CF in Evidence

In the case of data sets, a CF is similar to a degree of membership introduced by Zadeh (1965) for fuzzy sets. To illustrate the concept of fuzzy sets, consider a statement "winter is cold." A crisp set description requires an arbitrary decision as to what constitutes cold winter. Is it one when mean winter temperature drops below 5C, 10C or 20C? There are winters when everybody agrees that it is cold and there are winters that one cannot be so certain. The figure below shows one possible membership function for "cold winter". If temperature drops below the point marked as A, then the membership function equals 1, i.e., there is a consensus that the winter is cold. If temperature rises above point B, then there is no one who would call the winter cold. And, finally, when temperature is between A and B, the opinion is mixed. In ECliPS, if the direct measurements are available, point A often coincides with 0.7 standard deviation of temperature, point B is its long-term mean or normal value, and between A and B the value of the membership function is determined by a linear interpolation.

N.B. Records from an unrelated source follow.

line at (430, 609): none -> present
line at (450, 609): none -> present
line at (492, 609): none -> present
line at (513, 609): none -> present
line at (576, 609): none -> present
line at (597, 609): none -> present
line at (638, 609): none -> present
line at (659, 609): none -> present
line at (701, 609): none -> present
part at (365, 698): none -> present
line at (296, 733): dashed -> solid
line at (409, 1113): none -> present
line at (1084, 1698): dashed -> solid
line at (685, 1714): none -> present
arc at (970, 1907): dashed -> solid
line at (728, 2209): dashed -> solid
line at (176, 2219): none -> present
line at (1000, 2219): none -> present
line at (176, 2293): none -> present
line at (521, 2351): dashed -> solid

In reality, however, the situation is somewhat more complex. For example, there are different indices that measure the strength of El Niño events, and the membership function may vary depending which index is used. Moreover, there may be no direct measurements for a climate variable, just some proxy information to characterize it. This brings an additional element of uncertainty regarding our statements about such variables. Therefore, we interpret the degree of membership for our data as CFs that reflect not only their deviation from normal but how certain our information about them is.